Bacteria that live in the mouth help keep blood pressure low after exercise, and if you kill those helpful microscopic bugs with a mouthwash, you may be upsetting those rewards for your heart health by drainage, according to a new study .

Mouthwash

Mouthwash is also likely to interfere with your performance goals due to this same issue.

This is how mouthwash affects your blood pressure after training

The researchers had 23 healthy men and women perform two 30-minute treadmill tests. During the first session, participants ran and then rinsed their mouths with an antibacterial mouthwash (0.2% chlorhexidine) or an inactive mint flavored rinse. For the second session, they repeated the treadmill test, changing the mouthwash they used. Neither the runners nor the researchers knew what liquid the runners were rinsing at any time.

The researchers measured the runners’ blood pressure and took blood and saliva samples before each session and again over a two-hour period after their exercise sessions.

When runners rinsed off the mint-flavored liquid placebo, their systolic blood pressure (the highest level of blood pressure when the heart squeezes and pushes oxygenated blood into the circulation) dropped by an average of 5.2 millimeters of mercury ( mm Hg) one hour later.

But when they were rinsed with the antibacterial mouthwash, the beneficial effect of exercise was less: blood pressure dropped 2mm / Hg during the same time period.

The blood pressure-lowering effects not only decreased by more than 60% during the first hour that the volunteers used the antibacterial mouthwash, but they also disappeared completely after two hours.

And here is the part that could be important: blood nitrate levels did not increase after exercise when runners used the antibacterial mouthwash; they only fired when they used the placebo rinse.

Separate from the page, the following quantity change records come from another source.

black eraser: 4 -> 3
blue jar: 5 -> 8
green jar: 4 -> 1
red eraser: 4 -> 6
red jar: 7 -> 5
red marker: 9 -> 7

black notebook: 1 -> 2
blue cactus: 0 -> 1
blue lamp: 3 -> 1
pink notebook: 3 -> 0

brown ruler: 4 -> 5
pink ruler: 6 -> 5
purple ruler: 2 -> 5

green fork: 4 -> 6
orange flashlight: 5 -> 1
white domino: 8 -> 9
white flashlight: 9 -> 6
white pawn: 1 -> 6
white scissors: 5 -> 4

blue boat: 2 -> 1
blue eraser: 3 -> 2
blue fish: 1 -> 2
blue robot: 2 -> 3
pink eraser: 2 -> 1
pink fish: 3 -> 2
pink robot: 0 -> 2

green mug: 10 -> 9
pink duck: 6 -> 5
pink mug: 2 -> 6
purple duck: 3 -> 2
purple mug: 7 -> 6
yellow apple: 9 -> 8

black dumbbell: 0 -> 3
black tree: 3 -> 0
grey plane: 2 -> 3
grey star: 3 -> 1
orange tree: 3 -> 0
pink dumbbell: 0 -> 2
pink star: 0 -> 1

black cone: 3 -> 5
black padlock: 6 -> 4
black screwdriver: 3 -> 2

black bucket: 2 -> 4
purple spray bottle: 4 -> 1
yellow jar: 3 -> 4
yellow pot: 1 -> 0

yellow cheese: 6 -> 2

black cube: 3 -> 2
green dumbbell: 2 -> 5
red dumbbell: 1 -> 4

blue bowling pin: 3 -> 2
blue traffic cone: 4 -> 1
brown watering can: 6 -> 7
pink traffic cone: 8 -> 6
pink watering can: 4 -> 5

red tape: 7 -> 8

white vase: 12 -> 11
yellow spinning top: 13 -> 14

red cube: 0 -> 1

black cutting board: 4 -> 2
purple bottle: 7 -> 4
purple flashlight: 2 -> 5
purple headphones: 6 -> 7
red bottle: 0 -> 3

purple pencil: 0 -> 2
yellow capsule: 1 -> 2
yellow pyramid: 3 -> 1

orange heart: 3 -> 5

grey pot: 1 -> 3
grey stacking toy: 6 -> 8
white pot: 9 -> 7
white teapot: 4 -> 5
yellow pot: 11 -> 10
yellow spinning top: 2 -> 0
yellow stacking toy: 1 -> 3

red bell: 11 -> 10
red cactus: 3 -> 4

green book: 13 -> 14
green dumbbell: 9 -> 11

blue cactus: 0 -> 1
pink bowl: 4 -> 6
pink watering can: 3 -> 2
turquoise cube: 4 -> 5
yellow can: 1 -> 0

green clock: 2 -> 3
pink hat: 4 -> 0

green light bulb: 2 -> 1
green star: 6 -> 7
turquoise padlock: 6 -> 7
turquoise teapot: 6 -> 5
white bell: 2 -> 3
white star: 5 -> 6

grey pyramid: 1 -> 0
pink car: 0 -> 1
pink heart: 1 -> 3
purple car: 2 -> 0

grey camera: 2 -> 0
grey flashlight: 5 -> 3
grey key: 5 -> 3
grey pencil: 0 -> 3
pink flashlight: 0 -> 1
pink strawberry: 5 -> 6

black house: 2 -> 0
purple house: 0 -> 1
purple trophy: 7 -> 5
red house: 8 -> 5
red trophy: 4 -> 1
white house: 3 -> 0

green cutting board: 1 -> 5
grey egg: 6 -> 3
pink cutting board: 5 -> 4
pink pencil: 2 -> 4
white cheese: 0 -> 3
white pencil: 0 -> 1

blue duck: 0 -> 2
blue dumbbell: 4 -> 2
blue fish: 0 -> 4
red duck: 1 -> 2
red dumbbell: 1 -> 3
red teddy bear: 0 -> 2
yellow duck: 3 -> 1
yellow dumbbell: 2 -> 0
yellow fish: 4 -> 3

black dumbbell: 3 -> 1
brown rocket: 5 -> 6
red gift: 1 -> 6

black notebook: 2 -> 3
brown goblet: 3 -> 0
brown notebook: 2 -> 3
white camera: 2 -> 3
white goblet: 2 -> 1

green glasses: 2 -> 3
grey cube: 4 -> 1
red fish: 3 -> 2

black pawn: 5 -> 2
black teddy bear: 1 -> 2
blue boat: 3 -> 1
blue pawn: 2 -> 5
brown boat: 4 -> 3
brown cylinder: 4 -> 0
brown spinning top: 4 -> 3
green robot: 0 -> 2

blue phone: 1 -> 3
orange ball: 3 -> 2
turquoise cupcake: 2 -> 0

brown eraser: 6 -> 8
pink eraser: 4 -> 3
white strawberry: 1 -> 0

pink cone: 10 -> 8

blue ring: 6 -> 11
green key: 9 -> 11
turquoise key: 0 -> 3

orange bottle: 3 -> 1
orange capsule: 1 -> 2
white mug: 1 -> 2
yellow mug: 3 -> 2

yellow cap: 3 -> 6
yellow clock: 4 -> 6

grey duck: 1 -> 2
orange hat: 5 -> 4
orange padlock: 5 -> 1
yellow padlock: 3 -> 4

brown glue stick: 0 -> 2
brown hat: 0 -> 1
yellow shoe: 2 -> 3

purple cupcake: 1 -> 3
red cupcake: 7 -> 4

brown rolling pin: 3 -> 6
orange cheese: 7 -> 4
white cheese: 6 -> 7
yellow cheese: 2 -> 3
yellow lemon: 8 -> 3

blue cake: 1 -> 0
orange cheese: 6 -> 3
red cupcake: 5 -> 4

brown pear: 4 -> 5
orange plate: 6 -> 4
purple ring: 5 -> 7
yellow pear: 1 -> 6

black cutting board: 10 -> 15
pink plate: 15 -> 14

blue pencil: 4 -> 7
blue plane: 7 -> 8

For the first time, oral bacteria have been shown to play a key role in the cardiovascular effects of exercise, specifically in vasodilation and lowering of blood pressure after training. When we exercise, the cells of the blood vessels and muscles produce nitric oxide, which widens the blood vessels to increase blood flow to the working muscles. That effect continues after the workout is over, so a blood pressure lowering response called hypotension occurs after exercise.

Think of the bacteria in your mouth as the “key” to opening your blood vessels. Without them, the body cannot produce the nitrite it needs to relax blood vessels and lower blood pressure.

Although this study examined the effect of using mouthwash immediately after exercise, previous research suggests that there is probably a chronic effect as well. A link has previously been found between antibacterial mouthwash and an increase in blood pressure while sleeping.

Can this mess affect performance too?

Although this study did not look at nitrates in the diet, there are some supplements (such as beet juice ) that many athletes use to increase endurance. The same effect that makes mouthwash with blood pressure also play a role in your performance.

If you use antibacterial mouthwash and take a dose of beet juice to ingest nitrates, you may not be getting the ergogenic benefit that increases circulation and muscle power that you are looking for. Mouthwash will reduce the ability of bacteria to convert nitrate to nitrite, and this has been shown by previous studies.

As for whether mouthwash can interfere with actual exercise performance, the researchers say more work is needed.

However, as long as antibacterial mouthwash decreases nitrite availability, this can affect exercise-related cardiovascular response, which in turn can have detrimental effects on training performance. However, more studies are needed to investigate this problem in more detail.

Meanwhile, experts recommend avoiding antibacterial mouthwashes unless a dentist has prescribed it for a specific condition and you practice good dental hygiene to maintain a healthy oral microbiome.